Forest Fire Debate
Causes and Affects
Oh, boy! The blame game begins. As fire ravages Montana’s grasslands and forests, the debate about the causes of these fires heats up. Every year when our forests are burning, strident voices can be heard disparaging the “tree hugger” environmentalist without considering the combination of events that multiplies the forest and grassland conflagrations. I have even read where Hillary Clinton is blamed for the logging industry’s declines.
Let’s look at some causes and contributing factors of forest and grassland fires. The most obvious are manmade causes. Ninety percent of wildland fire is caused by unattended campfires, burning of trash, discarded cigarettes, and arson. Natural causes include lightening and lava where applicable. I am pretty sure these causes are without dispute.
But what about the contributing factors such as climate change, inaccessible terrain, and poor land management. Now, I know, that many nay-sayers will want to argue this, but experts in the field of climate change contend that longer fire seasons, greater numbers and more intense fires, and increased acreages are the result of climate changes. Decreased humidity, drought, and increased earth temperatures contribute to wildfire hazards.
Some scientists even speculate, however, that wildfire mismanagement increases the likelihood of forest fires. By suppressing the natural wildfire effect, forests often cannot regenerate, provide sustainable habitat, clear the forest floor, or be resistant to disease and insects.
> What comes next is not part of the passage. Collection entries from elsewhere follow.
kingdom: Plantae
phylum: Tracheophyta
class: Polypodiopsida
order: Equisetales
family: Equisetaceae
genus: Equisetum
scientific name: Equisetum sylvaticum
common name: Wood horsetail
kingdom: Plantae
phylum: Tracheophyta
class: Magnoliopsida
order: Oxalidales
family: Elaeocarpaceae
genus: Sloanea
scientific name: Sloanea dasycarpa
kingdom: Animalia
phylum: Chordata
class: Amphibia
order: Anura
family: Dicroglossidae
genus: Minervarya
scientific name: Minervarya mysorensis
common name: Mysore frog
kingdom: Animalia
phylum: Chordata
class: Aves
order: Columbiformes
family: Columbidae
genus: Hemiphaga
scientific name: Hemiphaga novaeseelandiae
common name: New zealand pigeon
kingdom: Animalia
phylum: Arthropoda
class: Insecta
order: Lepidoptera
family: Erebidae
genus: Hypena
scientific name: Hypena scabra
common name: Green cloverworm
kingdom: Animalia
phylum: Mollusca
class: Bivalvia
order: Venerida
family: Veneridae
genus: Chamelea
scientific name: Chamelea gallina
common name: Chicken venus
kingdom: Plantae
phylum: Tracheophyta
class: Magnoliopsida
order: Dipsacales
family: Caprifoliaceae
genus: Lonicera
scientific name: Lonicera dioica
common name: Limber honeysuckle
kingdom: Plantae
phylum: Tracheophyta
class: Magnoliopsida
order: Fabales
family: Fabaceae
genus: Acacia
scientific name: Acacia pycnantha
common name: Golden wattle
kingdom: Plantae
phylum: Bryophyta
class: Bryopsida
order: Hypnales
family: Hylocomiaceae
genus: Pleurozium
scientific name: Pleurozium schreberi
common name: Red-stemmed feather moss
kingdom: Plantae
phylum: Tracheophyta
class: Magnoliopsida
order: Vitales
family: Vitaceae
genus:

Another factor in fire suppression difficulty is the inaccessible terrain. Many times, the only way to fight fire is with fire retardants dispersed from airplanes or helicopters that lift hundreds of gallons of water. When it comes to mountainess, rocky terrain, human firefighters are limited by their human-ess.
Wildfire and firefighting have no simple remedies. Money and manpower is needed to answer the wildfire seasons, and blaming one person for decades old policies is counterproductive. Above all, protect human lives and property. Make firefighters and homeowners a priority and not a game of feds versus states. We are all in this business of fighting fire one way or another even if we are on the sidelines.